-- TEXT SHOWN follows --
Population (31 December 2020)
- • Total: 3,616
- • Density: 53.0/km^{2} (137/sq mi)
- Demonym: Malcesinesi
- Time zone: UTC+1 (CET)
- • Summer (DST): UTC+2 (CEST)
- Postal code: 37018, frazioni 37010
- Dialing code: 045
- Website: Official website

= Malcesine =

Malcesine is a comune (municipality) on the eastern shore of Lake Garda in the Province of Verona in the Italian region Veneto, located about 120 km northwest of Venice and about 40 km northwest of Verona. It is one of I Borghi più belli d'Italia ("The most beautiful villages of Italy").

==Geography and divisions==
The comune of Malcesine consists of (from north to south) Navene, Campagnola, Malcesine proper, Val di Sogno and Cassone. It stretches along the Via Gardesana Orientale (Strada Statale 249) and is nestled between Lake Garda and the slopes of Monte Baldo. Malcesine is the northernmost comune on the Veneto shore of the lake, immediately to its north lies Trentino Alto Adige.

Two of the largest islands of Lake Garda are located in Malcesine: The Isola di sogno and the Isola dell'olivo (or Isola degli olivi).

==History==
The first recorded inhabitants of the area were Etruscans dating to around 500 BC. After 15 BC, with Tiberius' victory over the Rhaetians, the area came under the control of the Roman Empire. After the fall of Rome, the area was ruled in turn by Ostrogoths, Alemanni and then the Langobards.
-- TEXT SHOWN concluded --
EXERCISES TO COMPLETE:
A – Copy the Malcesine text word for word, starting at "Population (31 December" and ending at "(DST): UTC+2 (CEST)".
B – According to the Malcesine text, which two of Lake Garda's largest islands lie in Malcesine?
C – Using the Malcesine text, explain how the area came under the control of the Roman Empire.
These records have no connection to the text about Malcesine.
-- ENTRIES SHOWN follows --
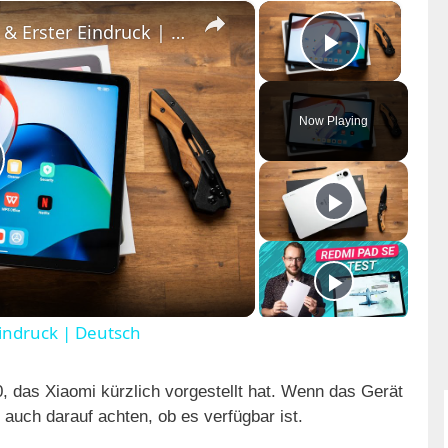
×
×
Xiaomi Redmi Pad Unboxing & Erster Eindruck | Deutsch
Play Vid
Now Playing
indruck | Deutsch
 das Xiaomi kürzlich vorgestellt hat. Wenn das Gerät
 auch darauf achten, ob es verfügbar ist.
-- ENTRIES SHOWN concluded --
TASK ANSWERS:
A –
Population (31 December 2020)
- • Total: 3,616
- • Density: 53.0/km^{2} (137/sq mi)
- Demonym: Malcesinesi
- Time zone: UTC+1 (CET)
- • Summer (DST): UTC+2 (CEST)

B – The Isola di sogno and the Isola dell'olivo, also called the Isola degli olivi.

C – The area came under Roman control after 15 BC with Tiberius' victory over the Rhaetians.